Charles Dickens: National Library of Wales has writer's cheque
- 7 February 2012
- From the section Mid Wales
As the world marks the 200th year since the birth of Charles Dickens, the National Library of Wales can say it holds some of the last words he wrote.
The library in Aberystwyth has a cheque from the novelist for £21 from 6 June, 1870, three days before he died.
Dickens is said to have cashed it in Rochester, Kent, while carrying out research for his final novel, The Mystery of Edwin Drood.
It had belonged to a Pembrokeshire historian, who died in 1957.
Arthur Leach, who was born in Tenby, bequeathed the cheque to the library, along with a number of other items, but it is unclear how he acquired it.
A number of events are being held on Tuesday to celebrate the anniversary.
Bangor University is showing two rare and early film adaptations of his works: Scrooge, Or, Marley's Ghost, a three-minute short from 1901, and a 1909 nine-minute version of Oliver Twist.
Dickens had few connections with Wales, but did report on the sinking of the Royal Charter ship off Anglesey in October 1859, when he was a journalist.
Bangor will also host readings from some of his works, including The Shipwreck, which is believed to have been inspired by that visit to Anglesey.
Dickens was born in Portsmouth on 7 February, 1812, and died on 9 June, 1870 after a heart attack.
He remains one of the world's most celebrated authors, with many of his books adapted for film and television countless times, including an adaptation of The Mystery of Edwin Drood on BBC Two last month.
The National Library of Wales discovered the Dickens cheque while searching its archives.
Manuscripts librarian Dr Maredudd ap Huw said: "The National Library of Wales doesn't hold a great deal of items connected with Charles Dickens, but when I started digging I found a cheque that he cashed on 6 June, 1870.
"So what did he do in that last week of his life?

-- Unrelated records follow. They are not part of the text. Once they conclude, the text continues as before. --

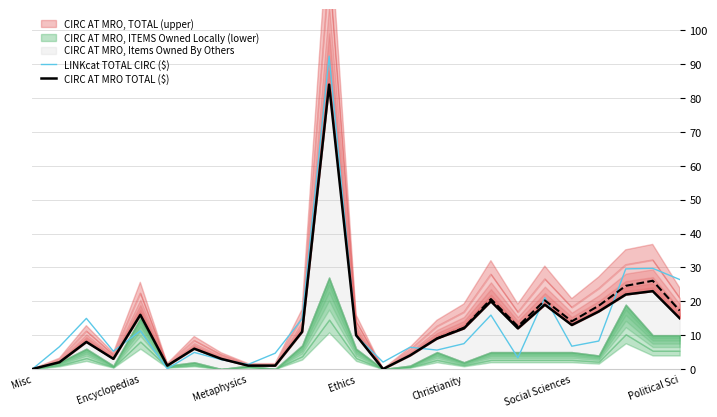

At 22, list the series in order from smallest to largest.

CIRC AT MRO TOTAL ($), LINKcat TOTAL CIRC ($)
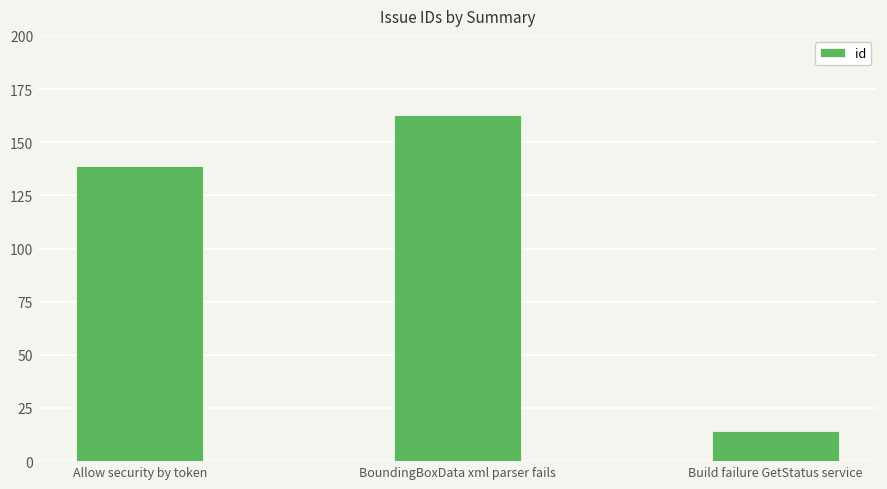

Count the number of categories in the chart.

3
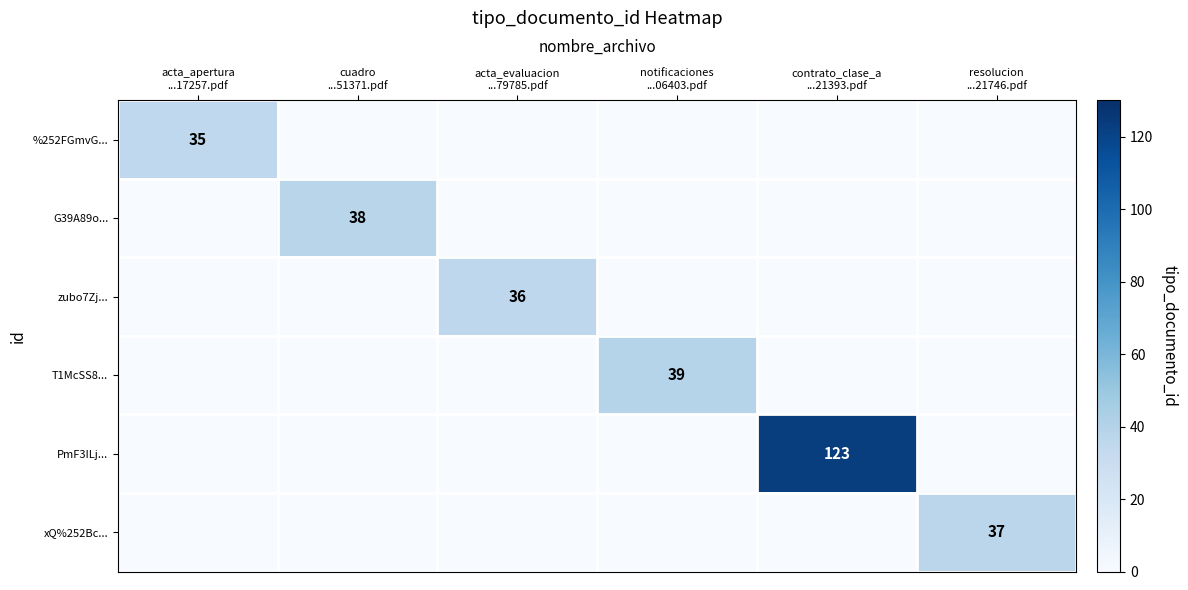

The value of T1McSS8... at acta_apertura ...17257.pdf is 0. True or false?

True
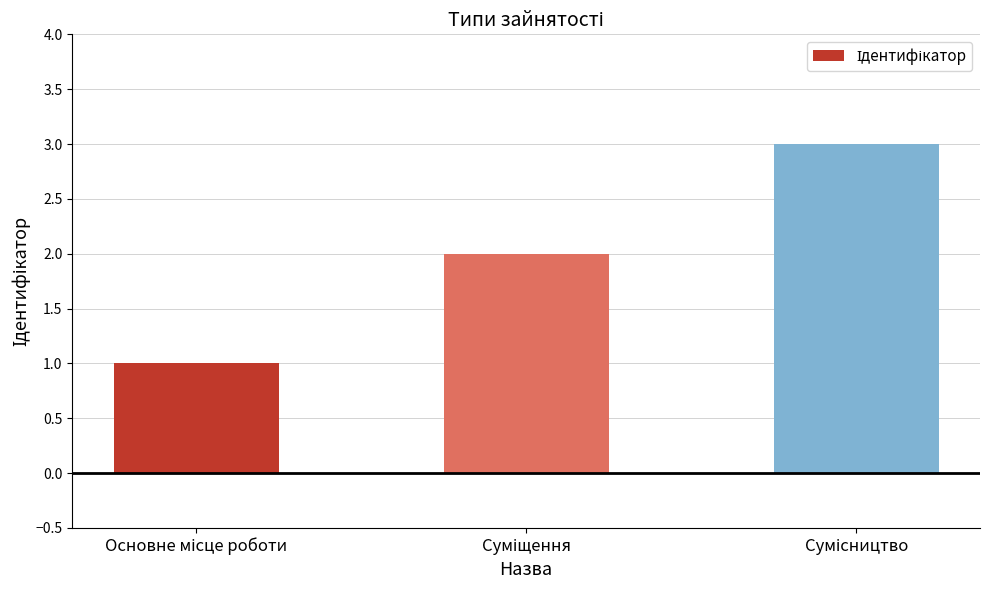

What is the greatest value displayed?

3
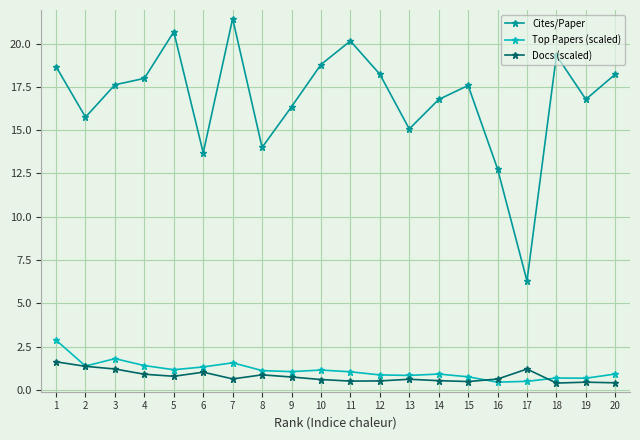

Read the Docs (scaled) value at 7.

0.6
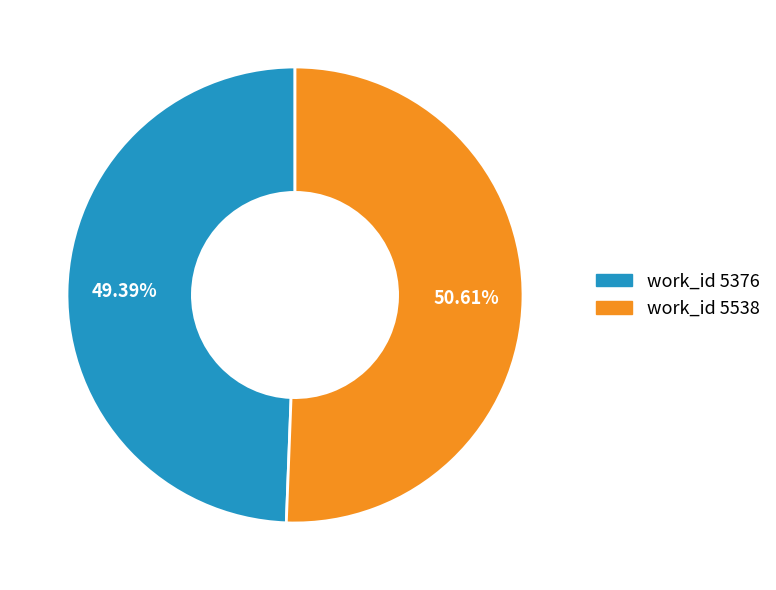

Is there a majority slice in this chart?

Yes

We know he was writing his last novel, The Mystery of Edwin Drood.
"On the Monday (6 June) he went to Rochester and he was seen leaning against wooden railings, looking at the manor house.

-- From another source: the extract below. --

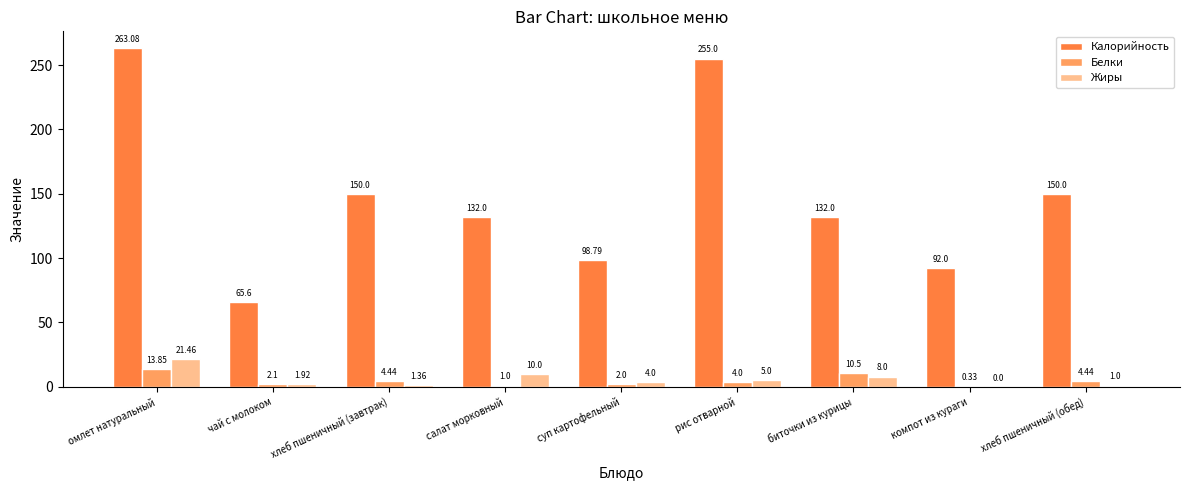

How many groups of bars are there?

9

"He was obviously doing some research for Edwin Drood and he cashed a cheque in Rochester and that is in the National Library of Wales."
According to the Measuring Worth website, his £21 cheque would be the equivalent today of about £1,570, using the retail price index.
The Coutts Bank cheque was made payable "to house and sundries" and was written and signed by Dickens.
Dr ap Huw added: "On the Wednesday, after spending all day writing, he had a stroke and never recovered.
"The cheque is a wonderful memento of that crucial part of his life, and along with that we also have a first edition of The Mystery of Edwin Drood in six [monthly] parts."
A global festival, Dickens 2012, is spanning more than 50 countries and is encompassing literature festivals, film screenings, theatre shows and teaching initiatives.